We wished to advance the knowledge of speciation among volatiles during melting and crystallization in the Earth's interior; therefore, we explored the nature of carbon-, nitrogen-, and hydrogen-bearing species as determined in COHN fluids and dissolved in coexisting aluminosilicate melts. Micro-Raman characterization of fluids and melts were conducted in situ while samples were at a temperature up to 825 °C and pressure up to ∼1400 MPa under redox conditions controlled with the Ti-TiO2-H2O hydrogen fugacity buffer. The fluid species are H2O, H2, NH3, and CH4. In contrast, under oxidizing conditions, the species are H2O, N2, and CO2.

The equilibria among silicate structures (Q-species) and reduced carbon and nitrogen species are, 2NH3 + 4Qn ⇋ 2Qn–1(NH2) + 2Qn–1(OH), and 2CH4 + 4Qn ⇋ 2Qn–1(CH3) + 2Qn–1(OH). The Qn and Qn–1 denote silicate species with, respectively, n and n–1 bridging O atoms. The formulation in parentheses, (NH2), (CH3), and (OH), is meant to indicate that those functional groups replace one or more oxygen in the silicate tetrahedra. There is no evidence for O-NH2 or O-CH3 bonding. Therefore, a solution of reduced C- and N-species species in the COHN system results in depolymerization of silicate melts. The ΔH values derived from the XNH2/XNH3 and XCH3/XCH4 evolution with temperature, respectively, were 8.1 ± 2.3 kJ/mol and between –4.9 ± 1.0 and –6.2 ± 2.2 kJ/mol.

The fluid/melt partition coefficients, Kfluid/melt, of the reduced species, H2O, H2, NH3, and CH4, remain above unity at all temperatures. For example, for carbon it is in the 6–15 range with a ΔH = –13.4 ± 2.4 KJ/mol. These values compare with a 0.8–3 range with ΔH = –19 ± 2.4 kJ/mol in N-free silicate-COH systems. The Kfluid/melt values for reduced nitrogen and molecular hydrogen are in the 6–10 and 6–12 range with ΔH values of –5.9 ± 0.9 and = 8 ± 6 kJ/mol, respectively.
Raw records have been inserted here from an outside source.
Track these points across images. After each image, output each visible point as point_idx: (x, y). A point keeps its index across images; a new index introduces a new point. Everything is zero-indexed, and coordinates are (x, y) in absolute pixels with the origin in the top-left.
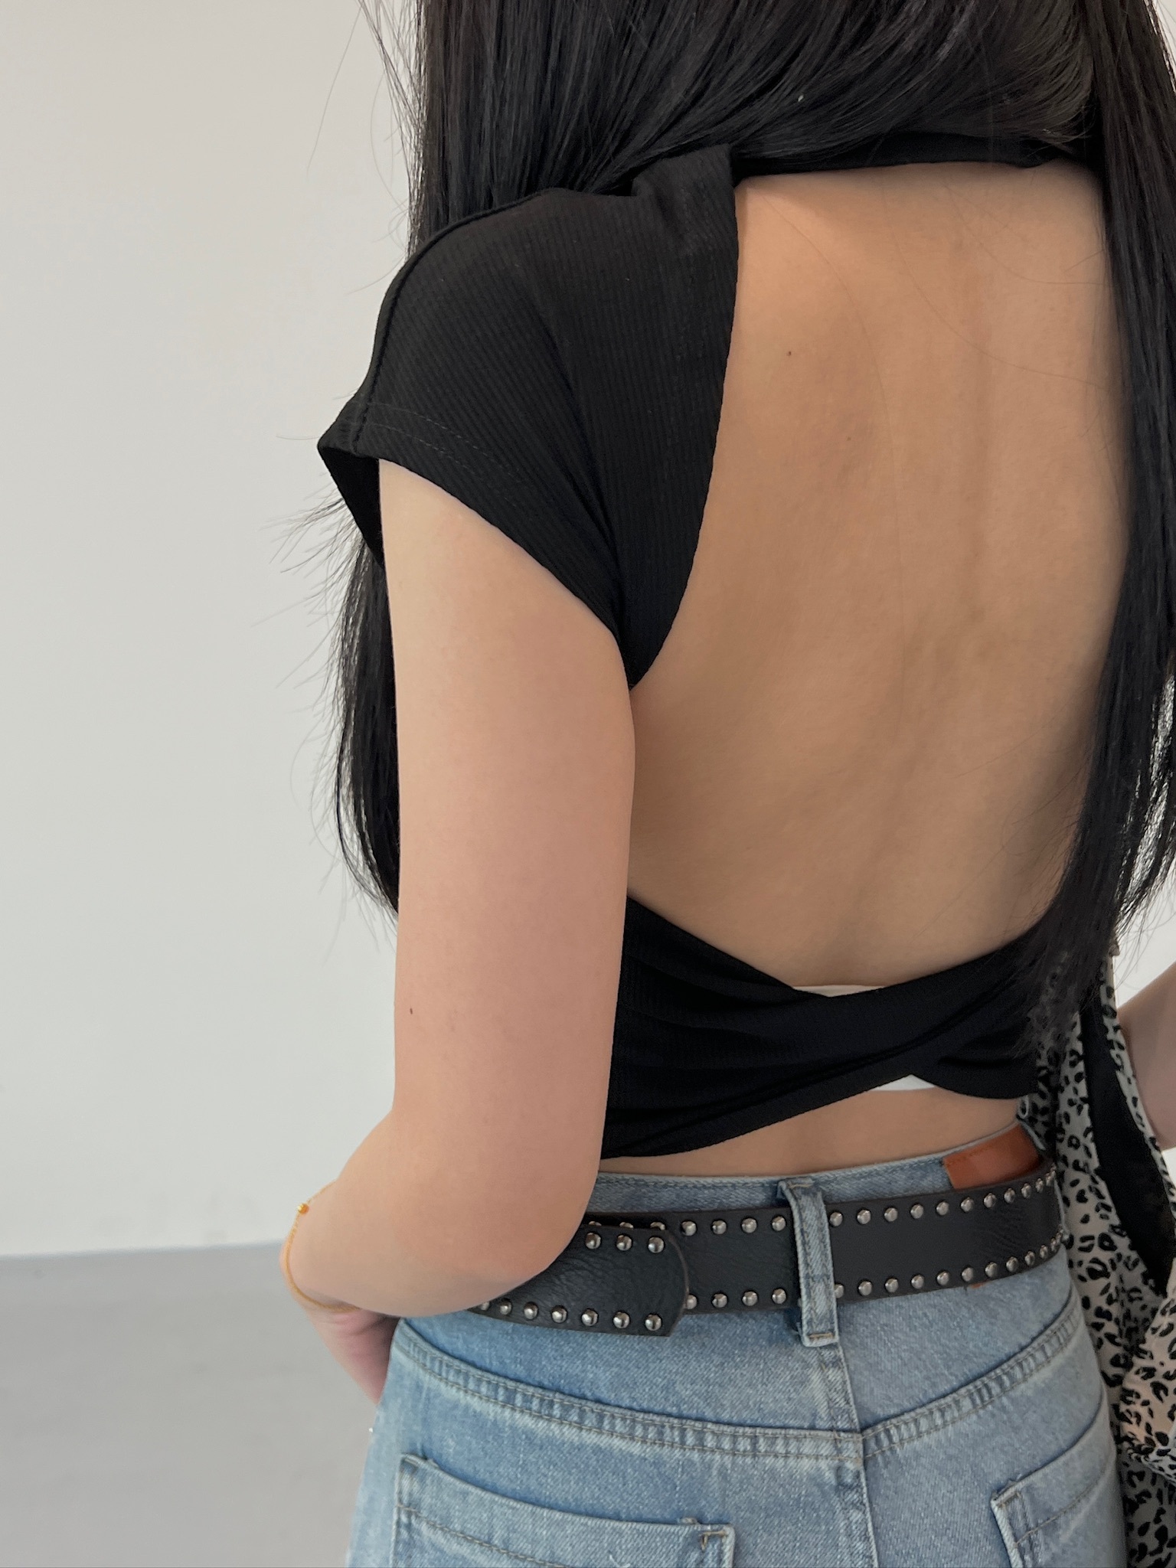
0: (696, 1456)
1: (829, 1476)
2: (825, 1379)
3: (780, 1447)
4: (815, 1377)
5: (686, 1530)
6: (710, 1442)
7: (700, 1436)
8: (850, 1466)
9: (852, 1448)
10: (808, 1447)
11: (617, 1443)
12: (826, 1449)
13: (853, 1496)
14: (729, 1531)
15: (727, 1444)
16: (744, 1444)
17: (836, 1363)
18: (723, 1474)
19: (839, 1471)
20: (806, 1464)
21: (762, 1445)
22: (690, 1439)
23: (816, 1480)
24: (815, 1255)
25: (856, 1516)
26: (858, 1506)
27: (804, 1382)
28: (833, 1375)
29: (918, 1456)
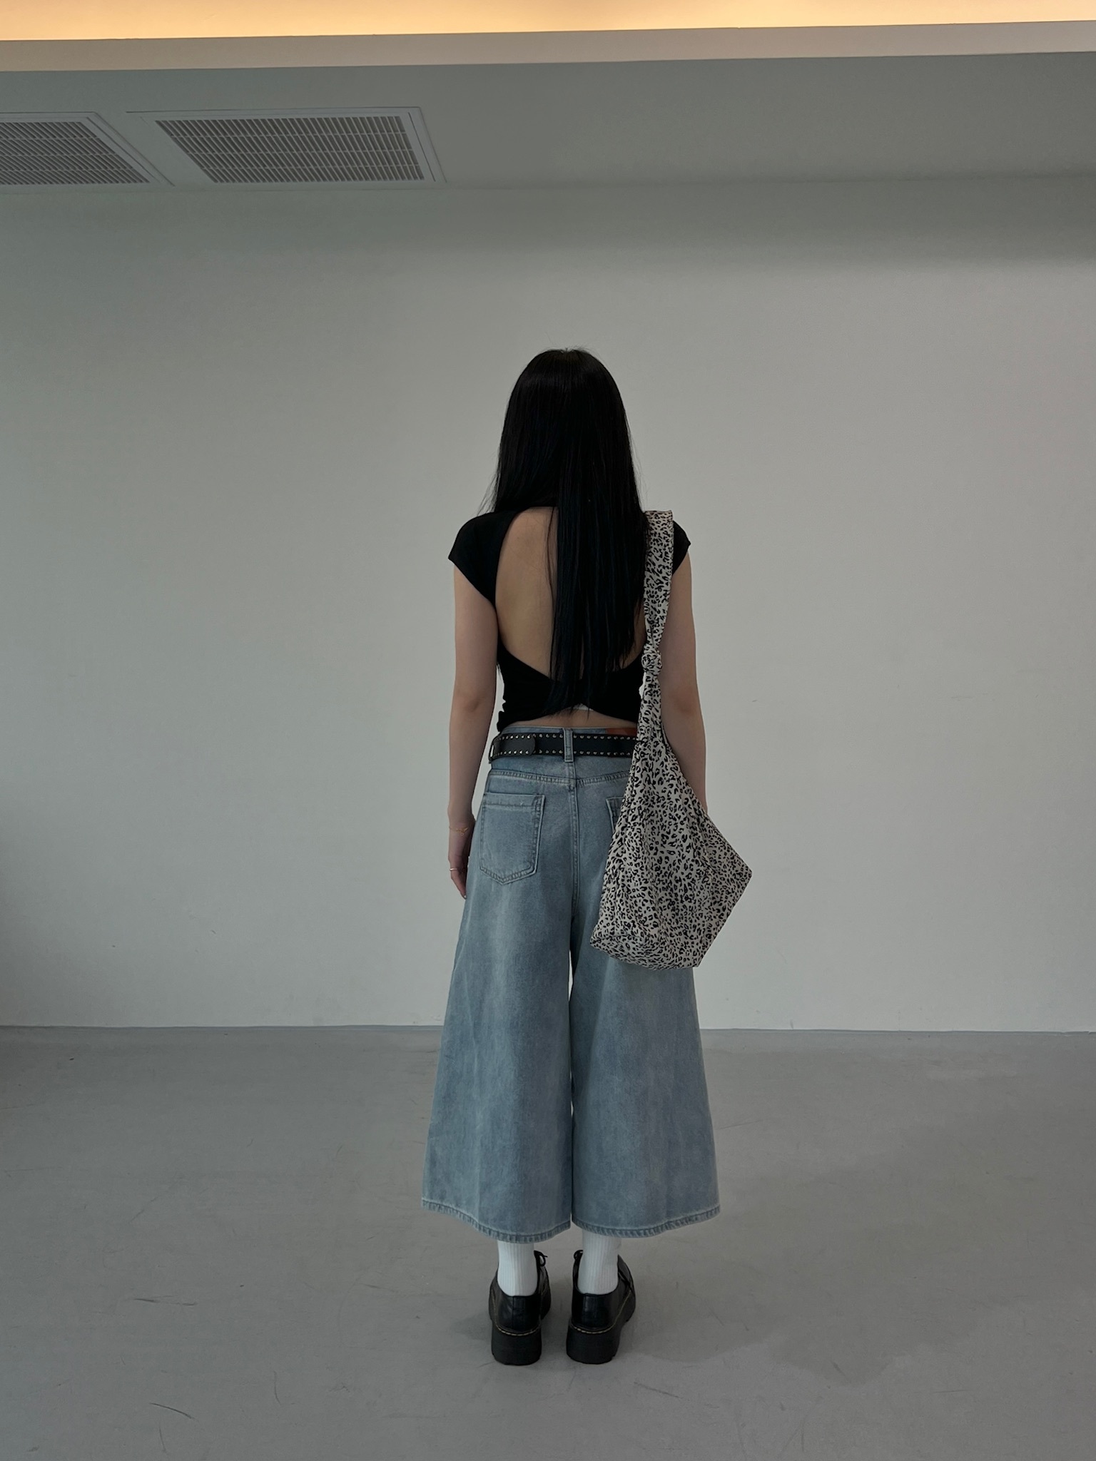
0: (538, 782)
1: (568, 788)
2: (569, 769)
3: (557, 781)
4: (566, 768)
5: (535, 796)
6: (542, 779)
7: (540, 778)
8: (572, 786)
9: (573, 783)
10: (563, 781)
11: (523, 779)
12: (567, 781)
13: (573, 793)
14: (543, 796)
15: (545, 779)
16: (549, 780)
17: (572, 766)
18: (544, 786)
19: (570, 786)
20: (562, 785)
21: (553, 780)
22: (538, 778)
23: (564, 787)
24: (568, 743)
25: (573, 796)
26: (574, 794)
27: (564, 769)
28: (571, 768)
29: (590, 787)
A change in redox conditions during melting and crystallization in the Earth sufficient to alter oxidized to reduced carbon- and nitrogen-bearing species will affect all melt properties that depend on melt polymerization. This suggestion implies that changing redox conditions during melting of a COHN-bearing mantle can have a profound effect on physical and chemical properties of melts and on melting and melt aggregation processes.